What you need to know about Medicare
If you are about to turn 65 or you have a disability, you should consider joining Medicare so you have health coverage and can save money in the future. There are some aspects of it that can be a little bit confusing, so in this article we will explain some of the basic information about it with the purpose of helping you in the process of joining it.
What is Medicare?
Medicare is the national social insurance program administered by the U.S federal government and it is funded by a payroll tax, premiums and surtaxes from beneficiaries, and general revenue. This federal health insurance program is for people who are 65 or older, younger people with disabilities and people of all ages with End-Stage Renal Disease.
What does Medicare cover?
Medicare is divided in different parts which cover specific services. There is Original Medicare, in which the person pays a set amount for her or his health care (deductible) before Medicare pays its share. Then, Medicare pays its share, and you pay your share (coinsurance or copayment) for covered services and supplies. There’s no yearly limit for what the persons pays out-of-pocket. Original Medicare is divided in Part A and Part B, and it is managed by the federal government.
- Part A, which is Hospital Insurance, covers the costs of the person’s care if he or she is hospitalized, like skilled nursing facilities and critical access hospitals. It also covers hospice care and some home health care. Beneficiaries do not pay a premium for Part A if they (or a spouse) paid into the Social Security pool for at least 10 years while working.
- Part B, which is Medical Insurance, covers doctors’ services and outpatient care. It also covers other costs that Part A does not cover, like medical supplies, physical and occupational therapist and preventive services (blood testing, screenings, etc). To have Part B, people must pay a monthly premium.
Even though this is the coverage you get from Original Medicare, a lot people get other types of Medicare to help them save money and reduce out-of-pocket costs, especially if they are not working anymore and they do not have employer coverage. To get them you must pay a monthly premium and they are usually sold by private insurance companies. These other types of Medicare are:
- Part C, also known as Medicare Advantage Plans, is an alternative to Part A and Part B. These plans are managed by private insurances through Medicare. Their benefices vary a lot depending on the plan you get, but they must cover at least the same costs of Part A and Part B. The best plans cover costs such as prescription drugs, hearing and vision care, dental care or coverage outside the U.S. Depending on the plan the person gets, there can be another requirements, like only using the services of certain hospitals.

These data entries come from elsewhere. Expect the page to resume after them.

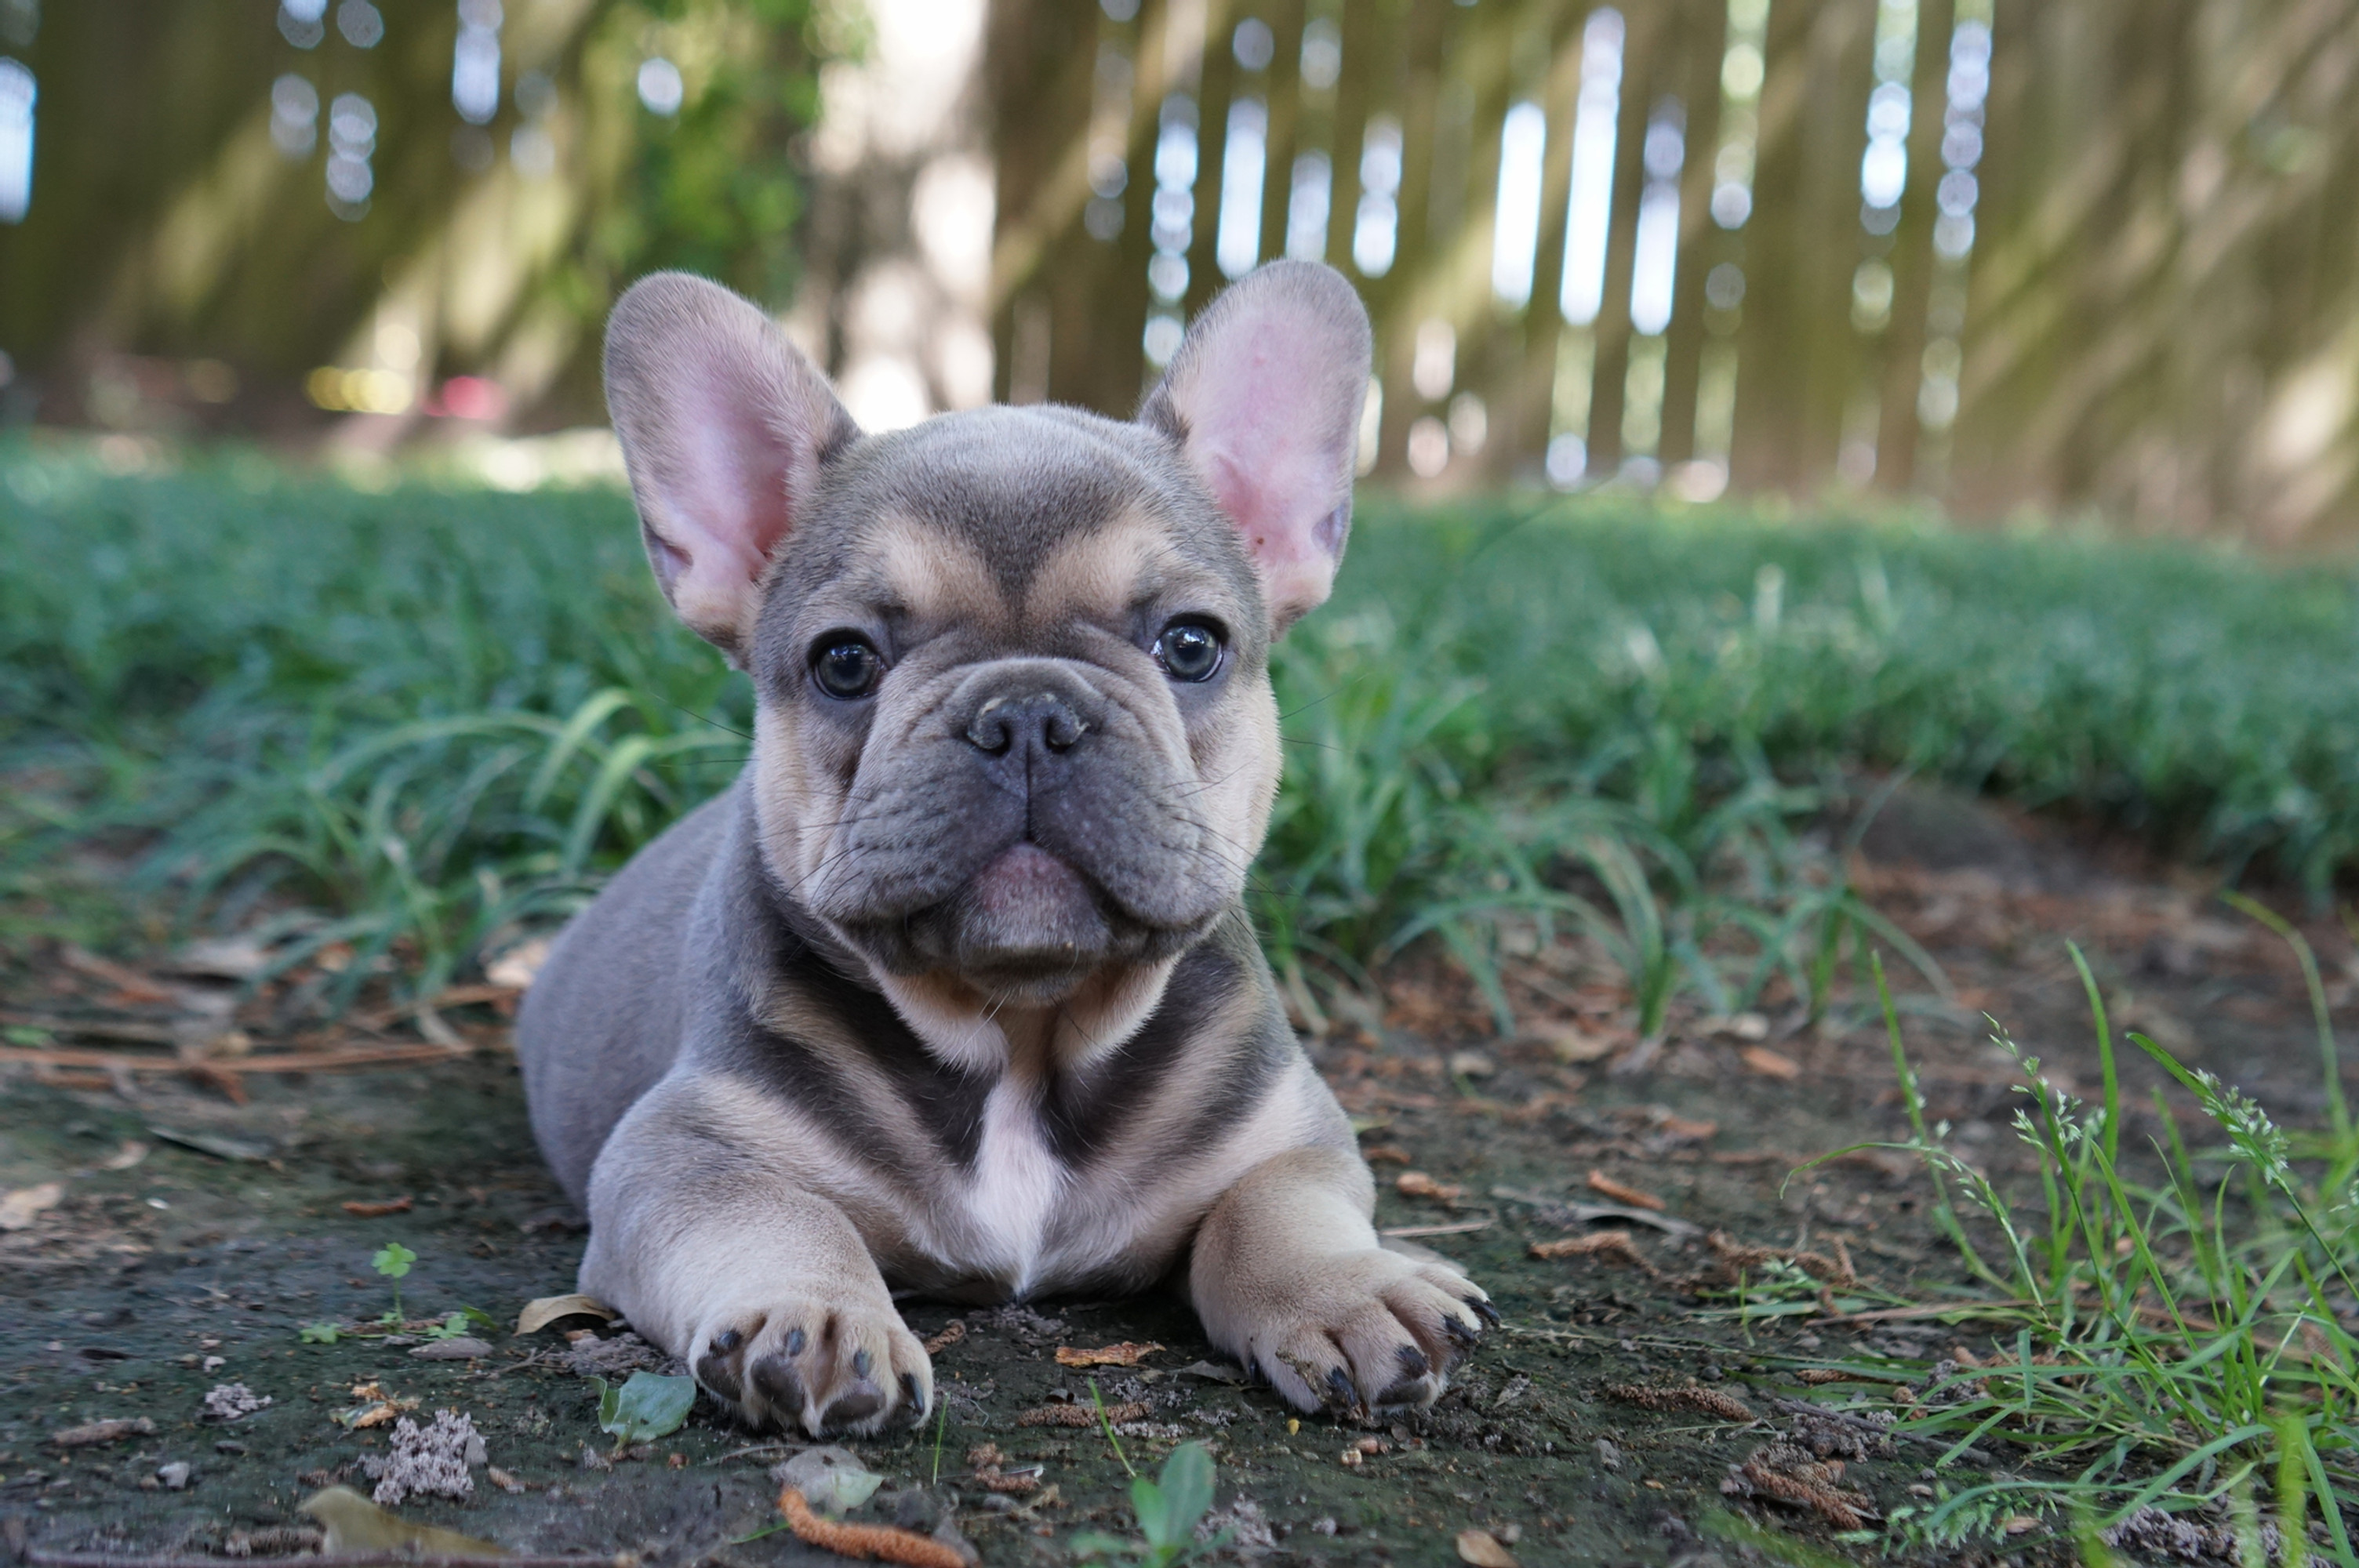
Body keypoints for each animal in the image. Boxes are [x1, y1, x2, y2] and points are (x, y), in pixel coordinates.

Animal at [521, 256, 1491, 1433]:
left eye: (1192, 644)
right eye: (843, 662)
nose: (1027, 711)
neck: (1024, 1036)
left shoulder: (1288, 1132)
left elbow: (1275, 1205)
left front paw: (1345, 1288)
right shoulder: (681, 1151)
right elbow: (777, 1213)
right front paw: (817, 1313)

- Part D, which is Prescription Drug Coverage, is provided by private companies and the person must pay a monthly premium. This will help
- Medicare Supplement Plans 2019, also known as Medigap, help cover some services that Original Medicare does not cover, like copayments, coinsurance, deductibles. Medigap does not have prescription drug coverage and if you have one of these plans you cannot have Medicare Advantage and vice versa. The benefices you get depend on the Medigap policy you choose.
Bear in mind that the plans mentioned above vary depending on the state you live in and not all plans are available in all the states. The same goes with the private insurance company you choose. The plans available for you will depend on the company you choose and the cost will also depend on the company, so compare prices in different places before getting a plan.